History of garrigue
Finding out information about our house is both fascinating and tricky. You hear stories and find 'facts' but then they start to contradict each other. Here is our best estimation of Garrigue's history.
Garrigue translates as 'scrubland' or 'unfarmable land'. This isn't surprising as the ground is incredibly rocky under the grass and it slopes down to the stream. The Château Garrigue stood opposite our house. There is little evidence of it now, other than an old pigeonniere with a date stone of 1729.
You can see from the stonework and oak beams that our house is built in the same method as the château so we have every reason to think it's the same age - coming up to its 300 year birthday.
Garrigue was principally worker's cottages designed to feed into the main château from around 1729 onwards. We suspect our house (to the right of our pigeonniere tower) was two small cottages that housed families working at subsistence level. They probably had 10-12 cattle. The part of our building to the left of the pigeonniere (where the cottages are today) was a large barn that used to stable the cows.
The principal 20th century owners lived in the property for over 80 years.

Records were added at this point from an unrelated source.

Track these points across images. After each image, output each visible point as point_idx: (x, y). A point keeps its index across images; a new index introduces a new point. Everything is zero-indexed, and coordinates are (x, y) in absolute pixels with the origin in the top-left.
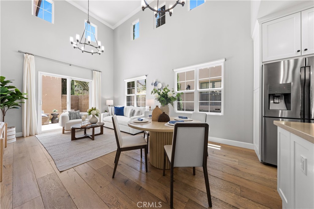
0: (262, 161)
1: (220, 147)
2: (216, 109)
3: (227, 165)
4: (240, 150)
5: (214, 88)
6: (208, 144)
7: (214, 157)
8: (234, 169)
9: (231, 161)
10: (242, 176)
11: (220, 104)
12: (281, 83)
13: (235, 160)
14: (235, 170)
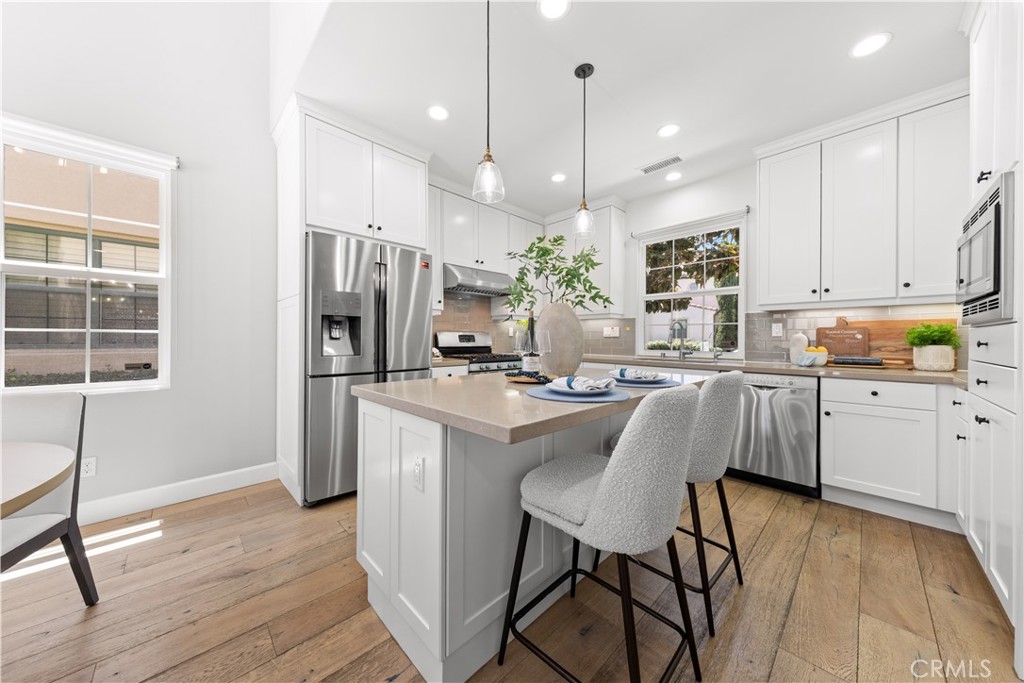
0: (306, 501)
1: (156, 523)
2: (128, 367)
3: (204, 582)
4: (237, 499)
5: (100, 266)
6: (86, 542)
7: (133, 587)
8: (233, 581)
9: (217, 555)
10: (264, 585)
11: (153, 341)
12: (339, 288)
13: (229, 543)
14: (237, 580)
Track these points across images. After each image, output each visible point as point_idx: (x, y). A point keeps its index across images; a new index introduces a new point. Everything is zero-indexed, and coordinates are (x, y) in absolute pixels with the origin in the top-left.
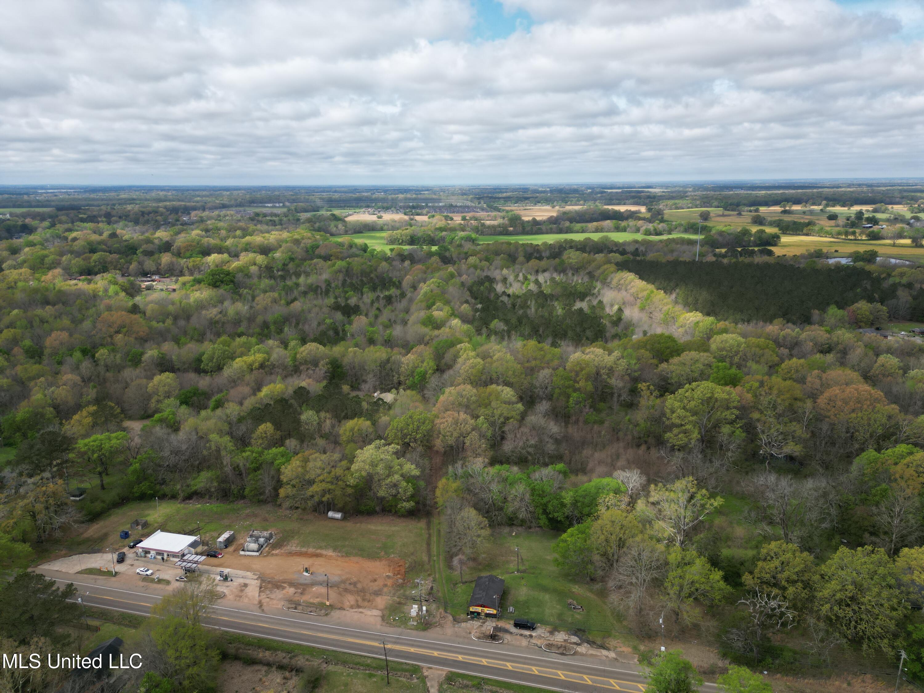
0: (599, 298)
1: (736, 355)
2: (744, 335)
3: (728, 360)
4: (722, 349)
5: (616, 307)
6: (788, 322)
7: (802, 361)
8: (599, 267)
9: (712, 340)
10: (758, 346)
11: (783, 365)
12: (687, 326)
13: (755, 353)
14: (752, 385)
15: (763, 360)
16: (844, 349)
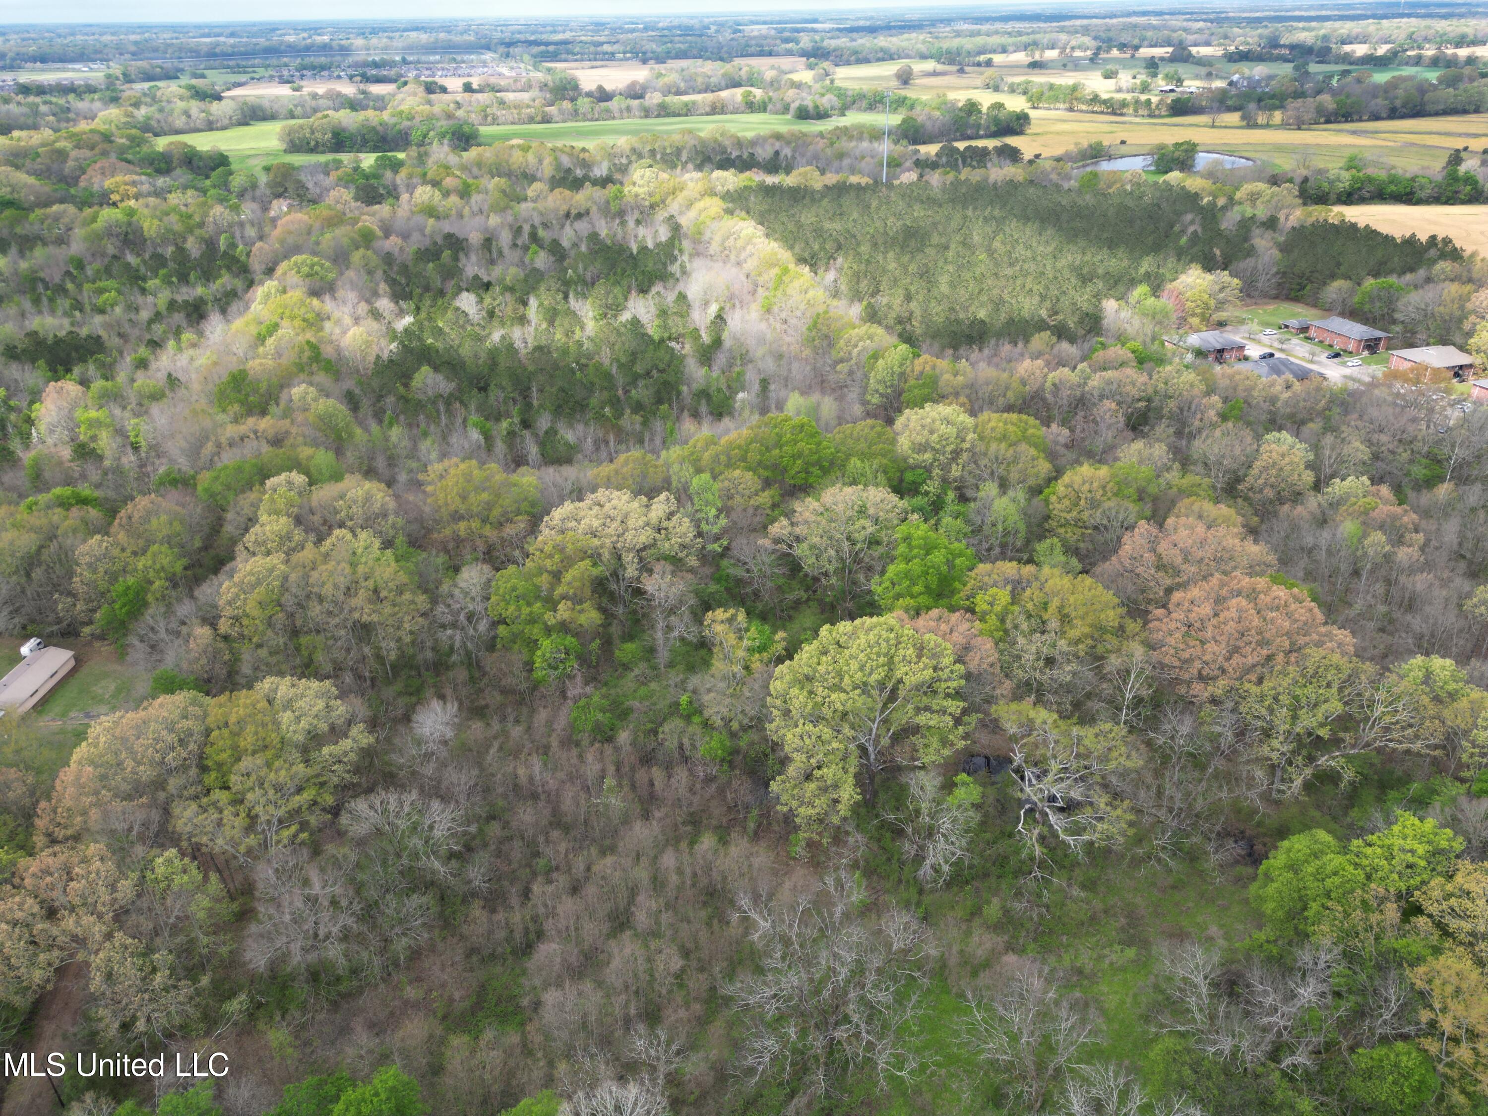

The family operated the cattle farm until 1996 when they retired. We met them once as they now live in Eymet. They were eager to see what had been done to the building.
The last owners arrived in Christmas 1999. An English couple who still live locally, they put the serious work into converting Garrigue. They gave it a new roof, new plumbing, new electrics, converted the barn into three gîtes and installed the swimming pool.
We purchased Garrigue in 2016 and gave it a total style change including new bathrooms and kitchens in all the cottages. We made major changes to our own house too.